“叶女士,方先生预订的一间情侣纪念房已经布置好了,备注写着今晚要向您正式表白,请问戒指蛋糕是现在送,还是晚上九点送?”
前台用很标准的中文说完这句话,冲我礼貌地笑了一下。
我站在京都四条河原町那家酒店的大堂里,手里还攥着护照,指尖一下子凉透了。
旁边的方知远正在低头翻手机。
听见“表白”两个字,他猛地抬起头,脸上的轻松像被人按掉了开关。
“不是,”他急忙用日语跟前台解释,“不用说这个。
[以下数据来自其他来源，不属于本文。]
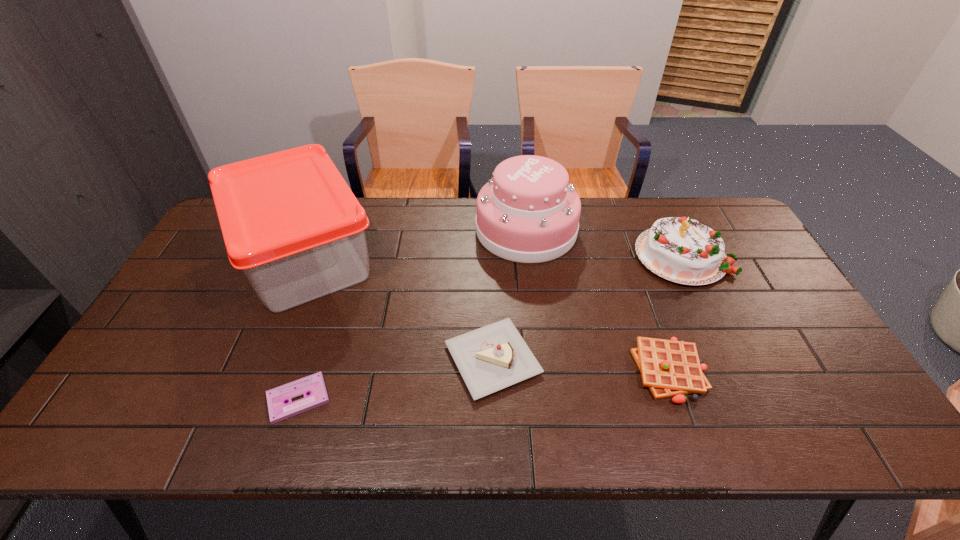
Locate an element on the screen. The width and height of the screenshot is (960, 540). vacant area in the image that satisfies the following two spatial constraints: 1. on the back side of the nearest cake; 2. on the left side of the tallest cake is located at coordinates (490, 230).

Identify the location of free space that satisfies the following two spatial constraints: 1. on the back side of the tallest cake; 2. on the left side of the tray. click(317, 230).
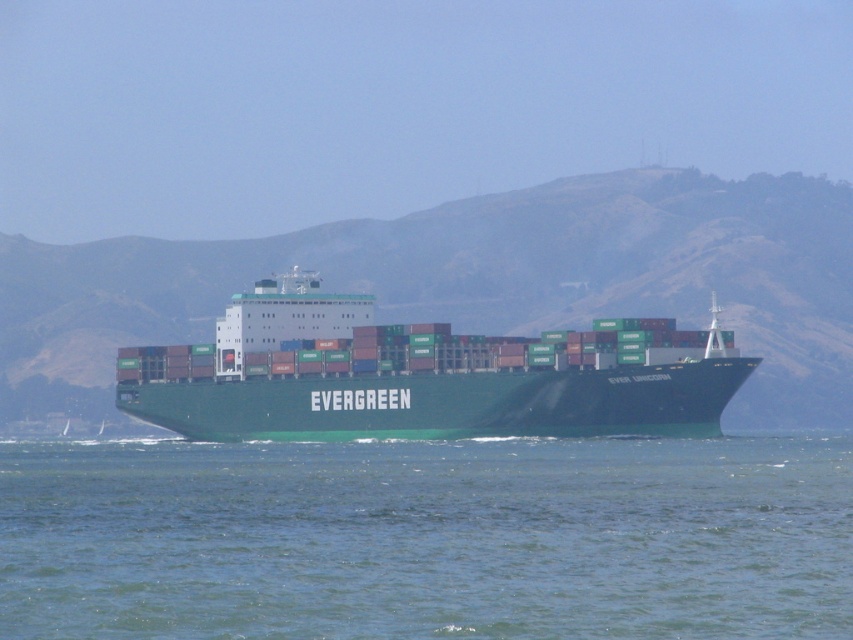
Question: Can you confirm if green water at center is wider than green matte container ship at center?

Choices:
 (A) no
 (B) yes

Answer: (B)

Question: Does green water at center have a smaller size compared to green matte container ship at center?

Choices:
 (A) yes
 (B) no

Answer: (A)

Question: Is green water at center wider than green matte container ship at center?

Choices:
 (A) no
 (B) yes

Answer: (B)

Question: Which of the following is the closest to the observer?

Choices:
 (A) (730, 444)
 (B) (241, 381)

Answer: (A)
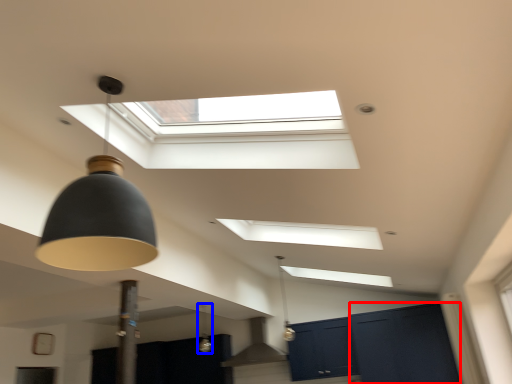
Question: Which object is closer to the camera taking this photo, glass door (highlighted by a red box) or lamp (highlighted by a blue box)?

Choices:
 (A) glass door
 (B) lamp

Answer: (B)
”
前台愣了愣,看向我,笑容也僵住了。
我却已经听清了。
一间。
情侣纪念房。
今晚表白。
戒指蛋糕。
这几个词连在一起,比京都十一月的冷风还扎人。
我出发前,跟我丈夫邵衡说的是,公司临时安排我来日本大阪参加家居展,三天两晚,行程很满,可能顾不上回消息。
可实际上,公司这周根本没有出差。
我请了年假。
我和认识十二年的男闺蜜方知远,买了去日本的机票,订了京都的酒店,计划明天去岚山,后天去奈良。
我以为这只是一次逃离。
逃离一成不变的婚姻,逃离每天晚上十点还在电脑前核图纸的丈夫,逃离我自己说不出口的憋闷。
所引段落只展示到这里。